TerrAscend, which has a mid-size cultivation and processing facility in Mississauga, began shifting away from the Canadian market last November, when it re-listed on the Canadian Securities Exchange and restructured Canopy Growth Corp. and Canopy Rivers Inc.’s investments in the company so that it could start buying U.S. assets.

Since then it’s made several U.S. acquisitions, notably The Apothecarium, which owns three dispensaries, a cultivation facility and a processing facility in California, and Ilera Healthcare, which owns a cultivation facility and dispensary in Pennsylvania.

Increasing clarity on the poor health of the Canadian recreational market has encouraged the company to speed up its shift towards the U.S., Mr. Nashat said. TerrAscend will still run its Mississauga facility, but will put most of its energy and capital towards the U.S.

"I do think Canada is eventually going to be there… But the reality is if we can’t be profitable, we can’t continue to hire people and we can’t keep investing in a market where if we don’t see changes soon, it’s going to be tough for a lot of people,” Mr. Nashat said.

His biggest concerns are a lack of retail stores and impending oversupply as more mega-greenhouses come online. (Aphria’s enormous Double Diamond facility, for one, was finally licensed on Friday).

“There’s 250 LPs licensed, 89 of them are authorized to sell to provinces, there’s 500 dispensaries, so that means there’s like five or six dispensaries per LP. I come from the pharmacy world, and I look at this kind of like generic companies... There’s 9,000 pharmacies in Canada and like 30 generic companies,” he said.

Because TerrAscend’s Mississauga facility has European Union Good Manufacturing Practice (GMP) certification, Mr.

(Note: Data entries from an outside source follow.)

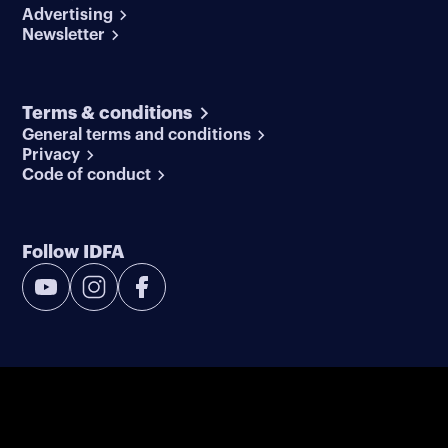
Advertising
Newsletter
Terms & conditions
General terms and conditions
Privacy
Code of conduct
Follow IDFA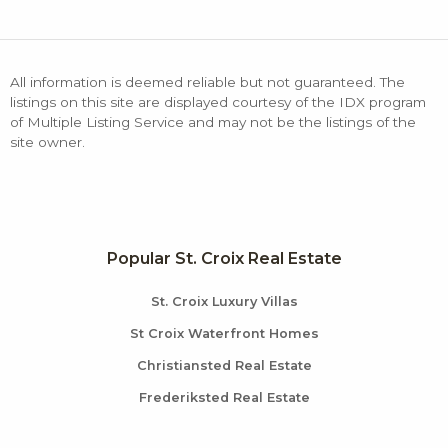
All information is deemed reliable but not guaranteed. The
listings on this site are displayed courtesy of the IDX program
of Multiple Listing Service and may not be the listings of the
site owner.
Popular St. Croix Real Estate
St. Croix Luxury Villas
St Croix Waterfront Homes
Christiansted Real Estate
Frederiksted Real Estate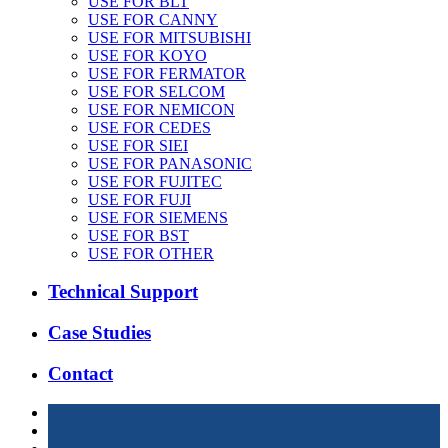
USE FOR BLT
USE FOR CANNY
USE FOR MITSUBISHI
USE FOR KOYO
USE FOR FERMATOR
USE FOR SELCOM
USE FOR NEMICON
USE FOR CEDES
USE FOR SIEI
USE FOR PANASONIC
USE FOR FUJITEC
USE FOR FUJI
USE FOR SIEMENS
USE FOR BST
USE FOR OTHER
Technical Support
Case Studies
Contact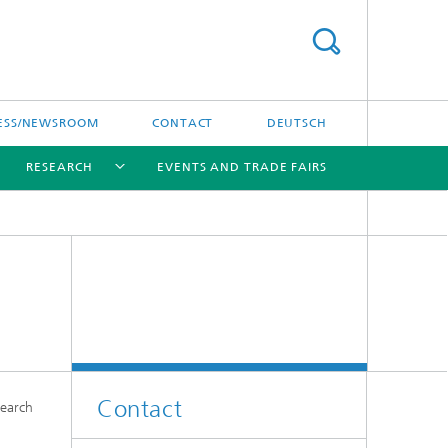
ESS/NEWSROOM
CONTACT
DEUTSCH
RESEARCH
EVENTS AND TRADE FAIRS
[X]
[X]
[X]
Contact
search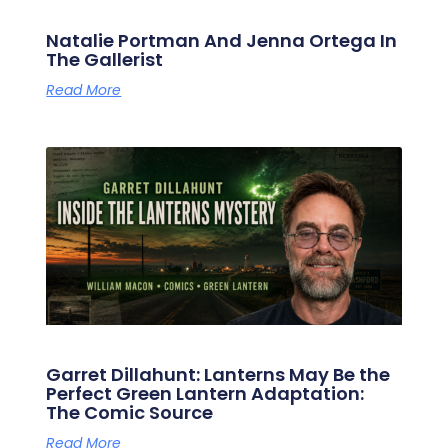
Natalie Portman And Jenna Ortega In
The Gallerist
Read More
Garret Dillahunt: Lanterns May Be the
Perfect Green Lantern Adaptation:
The Comic Source
Read More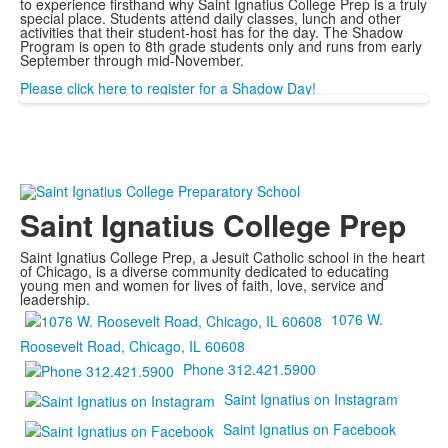
to experience firsthand why Saint Ignatius College Prep is a truly
special place. Students attend daily classes, lunch and other
activities that their student-host has for the day. The Shadow
Program is open to 8th grade students only and runs from early
September through mid-November.
Please click here to register for a Shadow Day!
Saint Ignatius College Prep
Saint Ignatius College Prep, a Jesuit Catholic school in the heart
of Chicago, is a diverse community dedicated to educating
young men and women for lives of faith, love, service and
leadership.
1076 W.
Roosevelt Road, Chicago, IL 60608
Phone 312.421.5900
Saint Ignatius on Instagram
Saint Ignatius on Facebook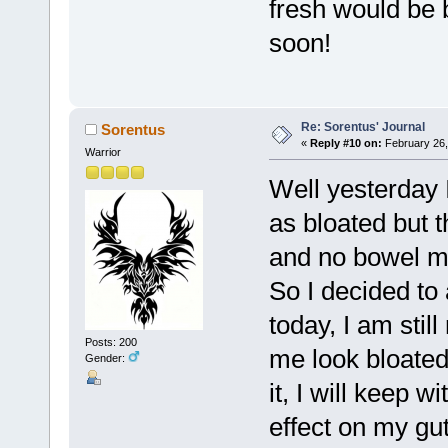
fresh would be b
soon!
Re: Sorentus' Journal
Sorentus
«
Reply #10 on:
February 26,
Warrior
Well yesterday I
as bloated but 
and no bowel m
So I decided to
today, I am still
Posts: 200
me look bloated,
Gender:
it, I will keep 
effect on my gu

Nashat expects all of the company’s Canadian cultivation will be sent to Germany where prices and margins are better.

The price per gram in Germany is between $6 to $8, he said. “And the reasons why that’s attractive for companies in Canada is that we don’t have to do any marketing or any advertising or have any shipping costs.”

That compares to sales prices of $4.80 to $6 per gram for final packaged products in Canada. “But then I have all the marketing costs and all the brand costs on top of that," Mr. Nashat said.

TerrAscend still plans to sell extract products in Canada, and will buy flower wholesale from other producers. Margins for these products will likely improve as wholesale prices come down; in the past four months, the price of wholesale flower has dropped more than 30 per cent in Canada, Mr. Nashat noted.

In addition to the new revenue guidance, TerrAscend announced several management changes on Monday. Jason Ackerman, the former CEO of online grocer FreshDirect, was appointed to the company’s board of directors and named executive chairman, and Heather Molloy was promoted to chief strategy officer. Matthew Johnson, who was the TerrAscend’s president, departed after only 11 months with the company.

TerrAscend’s share price slumped 8.3 per cent on Monday.